Abstract

[1] In the western tropical Atlantic, the North Brazil Current retroflection periodically sheds large anticyclonic rings, which then propagate northwestward. Between 1998 and 2000, the North Brazil Current Rings Experiment sampled a large number of these rings by shipboard and moored acoustic Doppler current profiler. Ten of the sampled rings are analyzed in this study, focusing on their sea surface dynamic properties. The rings exhibit a radial structure consisting of two regimes, an “inner” core region in near solid body rotation and an “outer” ring regime with an approximately exponentially decaying structure.

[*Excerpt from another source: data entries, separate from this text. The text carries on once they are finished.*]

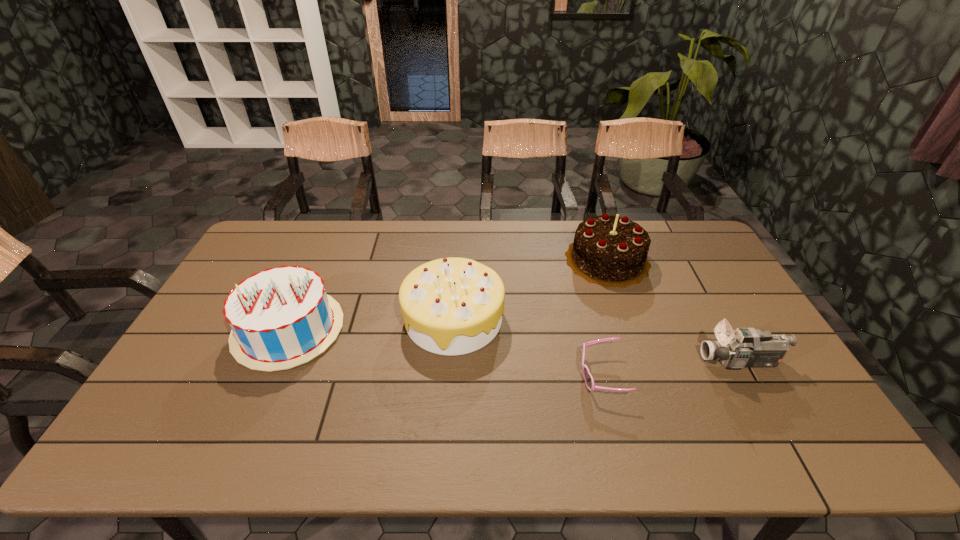
This screenshot has height=540, width=960. In order to click on the rightmost birthday cake in this screenshot , I will do `click(608, 250)`.

Where is `the leftmost object`? This screenshot has height=540, width=960. the leftmost object is located at coordinates (281, 317).

Where is `the second object from left to right`? This screenshot has width=960, height=540. the second object from left to right is located at coordinates (451, 306).

The height and width of the screenshot is (540, 960). In order to click on camcorder in this screenshot , I will do `click(744, 347)`.

Image resolution: width=960 pixels, height=540 pixels. I want to click on the fourth tallest object, so click(744, 347).

Identify the location of the shortest object. (588, 378).

Find the location of a particular element. free spot located 0.250m on the front of the rightmost birthday cake is located at coordinates (637, 348).

Where is `free location located 0.340m on the right of the leftmost birthday cake`? This screenshot has width=960, height=540. free location located 0.340m on the right of the leftmost birthday cake is located at coordinates (460, 329).

Locate an element on the screen. The image size is (960, 540). vacant space situated 0.060m on the left of the second object from left to right is located at coordinates (383, 319).

Where is `vacant space situated 0.220m on the front-facing side of the rightmost object`? This screenshot has width=960, height=540. vacant space situated 0.220m on the front-facing side of the rightmost object is located at coordinates (620, 362).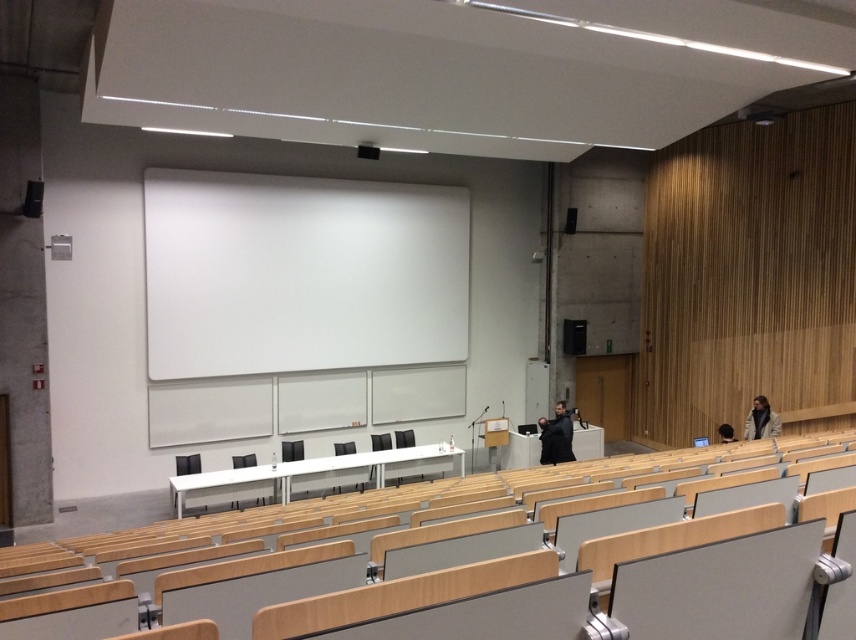
You are an event organizer setting up a presentation. You need to place a new speaker system. The current black matte speaker at upper left is blocking the projection area. Can you move it to the side without moving the white matte projection screen at center?

The black matte speaker at upper left is behind the white matte projection screen at center, so moving it to the side would require adjusting its position in front of the screen. Since it is currently behind, moving it to the side while keeping it in front of the screen would be possible without moving the screen itself.

You are an event organizer setting up a presentation in the lecture hall. You need to place a new speaker at the exact location of the point marked at coordinates point (33, 198). Where should you place the speaker in the room?

The black matte speaker at upper left is located at point (33, 198), so you should place the new speaker at the same position as the black matte speaker at upper left.

You are a technician setting up audio equipment in the lecture hall. You need to position the black plastic speaker at right and the black matte speaker at upper left so that the sound reaches the entire room. Considering their placement, which speaker is positioned closer to the audience seating area?

The black plastic speaker at right is closer to the audience seating area because the black matte speaker at upper left is behind it.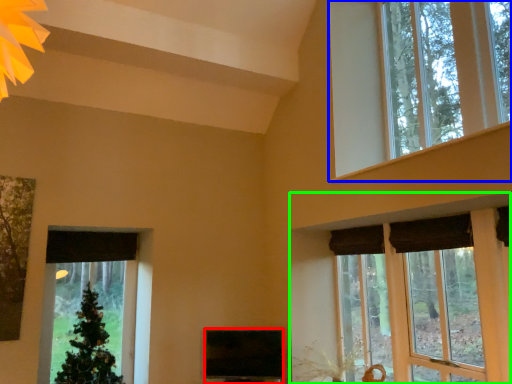
Question: Which object is positioned farthest from window screen (highlighted by a red box)? Select from window (highlighted by a blue box) and window (highlighted by a green box).

Choices:
 (A) window
 (B) window

Answer: (A)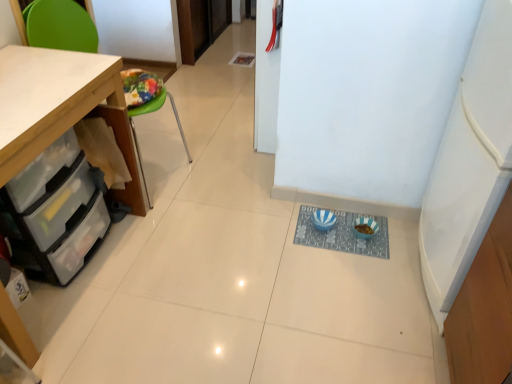
Describe the element at coordinates (342, 234) in the screenshot. The image size is (512, 384). I see `blue striped bowls at center` at that location.

What do you see at coordinates (59, 26) in the screenshot? This screenshot has width=512, height=384. I see `green plastic chair at left` at bounding box center [59, 26].

Locate an element on the screen. This screenshot has height=384, width=512. clear plastic drawers at lower left is located at coordinates (55, 212).

Image resolution: width=512 pixels, height=384 pixels. In order to click on blue striped bowls at center in this screenshot , I will do `click(342, 234)`.

Can you tell me how much wooden cabinet at left and clear plastic drawers at lower left differ in facing direction?

0.103 degrees.

Considering the sizes of objects wooden cabinet at left and clear plastic drawers at lower left in the image provided, who is wider, wooden cabinet at left or clear plastic drawers at lower left?

clear plastic drawers at lower left is wider.

Would you say wooden cabinet at left is a long distance from clear plastic drawers at lower left?

No.

The height and width of the screenshot is (384, 512). In order to click on drawer that is on the left side of wooden cabinet at left in this screenshot , I will do `click(55, 212)`.

Consider the image. Can you confirm if wooden cabinet at left is taller than green plastic chair at left?

No.

Which object is thinner, wooden cabinet at left or green plastic chair at left?

wooden cabinet at left.

You are a GUI agent. You are given a task and a screenshot of the screen. Output one action in this format:
    pyautogui.click(x=<x>, y=<y>)
    Task: Click on the chair behind the wooden cabinet at left
    This screenshot has height=384, width=512.
    Given the screenshot: What is the action you would take?
    pyautogui.click(x=59, y=26)

Is wooden cabinet at left not inside green plastic chair at left?

Indeed, wooden cabinet at left is completely outside green plastic chair at left.

Based on their positions, is blue striped bowls at center located to the left or right of clear plastic drawers at lower left?

Clearly, blue striped bowls at center is on the right of clear plastic drawers at lower left in the image.

Does blue striped bowls at center have a greater width compared to clear plastic drawers at lower left?

In fact, blue striped bowls at center might be narrower than clear plastic drawers at lower left.

From a real-world perspective, is blue striped bowls at center positioned above or below clear plastic drawers at lower left?

→ blue striped bowls at center is situated lower than clear plastic drawers at lower left in the real world.

Is green plastic chair at left positioned beyond the bounds of clear plastic drawers at lower left?

Yes, green plastic chair at left is located beyond the bounds of clear plastic drawers at lower left.

From a real-world perspective, which object stands above the other?

From a 3D spatial view, green plastic chair at left is above.

Where is `chair behind the clear plastic drawers at lower left`? chair behind the clear plastic drawers at lower left is located at coordinates (59, 26).

Which of these two, green plastic chair at left or clear plastic drawers at lower left, stands shorter?

With less height is clear plastic drawers at lower left.

Is wooden cabinet at left next to blue striped bowls at center and touching it?

No.

Can you confirm if wooden cabinet at left is bigger than blue striped bowls at center?

Yes.

Considering the sizes of objects wooden cabinet at left and blue striped bowls at center in the image provided, who is taller, wooden cabinet at left or blue striped bowls at center?

With more height is wooden cabinet at left.

From the image's perspective, between wooden cabinet at left and blue striped bowls at center, which one is located above?

From the image's view, wooden cabinet at left is above.

Is green plastic chair at left to the left or to the right of wooden cabinet at left in the image?

green plastic chair at left is positioned on wooden cabinet at left's right side.

Is point (74, 7) closer to camera compared to point (40, 65)?

No.

From a real-world perspective, is green plastic chair at left located higher than wooden cabinet at left?

Yes.

In the scene shown: Is green plastic chair at left aimed at wooden cabinet at left?

No, green plastic chair at left is not facing towards wooden cabinet at left.

From the image's perspective, is blue striped bowls at center above or below wooden cabinet at left?

blue striped bowls at center is situated lower than wooden cabinet at left in the image.

Is blue striped bowls at center bigger than wooden cabinet at left?

Actually, blue striped bowls at center might be smaller than wooden cabinet at left.

Considering the positions of objects blue striped bowls at center and wooden cabinet at left in the image provided, who is more to the left, blue striped bowls at center or wooden cabinet at left?

From the viewer's perspective, wooden cabinet at left appears more on the left side.

The width and height of the screenshot is (512, 384). Find the location of `cabinetry located on the right of clear plastic drawers at lower left`. cabinetry located on the right of clear plastic drawers at lower left is located at coordinates pos(55,102).

You are a GUI agent. You are given a task and a screenshot of the screen. Output one action in this format:
    pyautogui.click(x=<x>, y=<y>)
    Task: Click on the cabinetry in front of the green plastic chair at left
    The image size is (512, 384).
    Given the screenshot: What is the action you would take?
    pyautogui.click(x=55, y=102)

From the picture: When comparing their distances from green plastic chair at left, does wooden cabinet at left or blue striped bowls at center seem closer?

Among the two, wooden cabinet at left is located nearer to green plastic chair at left.

When comparing their distances from blue striped bowls at center, does green plastic chair at left or wooden cabinet at left seem closer?

wooden cabinet at left.

Estimate the real-world distances between objects in this image. Which object is closer to green plastic chair at left, clear plastic drawers at lower left or blue striped bowls at center?

Among the two, clear plastic drawers at lower left is located nearer to green plastic chair at left.

Based on their spatial positions, is blue striped bowls at center or wooden cabinet at left further from green plastic chair at left?

Based on the image, blue striped bowls at center appears to be further to green plastic chair at left.

Which object lies further to the anchor point clear plastic drawers at lower left, wooden cabinet at left or blue striped bowls at center?

Among the two, blue striped bowls at center is located further to clear plastic drawers at lower left.

Which object lies nearer to the anchor point blue striped bowls at center, clear plastic drawers at lower left or green plastic chair at left?

clear plastic drawers at lower left is closer to blue striped bowls at center.

Looking at the image, which one is located further to blue striped bowls at center, clear plastic drawers at lower left or wooden cabinet at left?

wooden cabinet at left.

Which object lies further to the anchor point wooden cabinet at left, green plastic chair at left or clear plastic drawers at lower left?

Based on the image, green plastic chair at left appears to be further to wooden cabinet at left.

Identify the location of cabinetry situated between clear plastic drawers at lower left and blue striped bowls at center from left to right. (55, 102).

In order to click on drawer between wooden cabinet at left and green plastic chair at left from front to back in this screenshot , I will do (x=55, y=212).

The image size is (512, 384). What are the coordinates of `chair between wooden cabinet at left and blue striped bowls at center from left to right` in the screenshot? It's located at (59, 26).

Identify the location of chair located between clear plastic drawers at lower left and blue striped bowls at center in the left-right direction. This screenshot has height=384, width=512. (59, 26).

The observations show a sharp change in vorticity at the regime transition and the presence of a strong opposite vorticity shield bounding the inner solid body core. We show that Gaussian models, commonly used to represent the surface expression of these and other rings, are adequate for determining the sea surface height anomaly but tend to poorly estimate other properties such as the maximum swirl velocity. Therefore, we propose a new two-part model as a better approximation of the rings' radial structure. According to the cyclogeostrophic balance approximation, the sea surface height distribution across the inner ring has a parabolic shape, while the outer ring has an exponential structure similar to the velocity field. Interestingly, many of the observed rings have an intensity very close to the theoretical limit for anticyclones at these latitudes, which is believed to be due to inertial instability.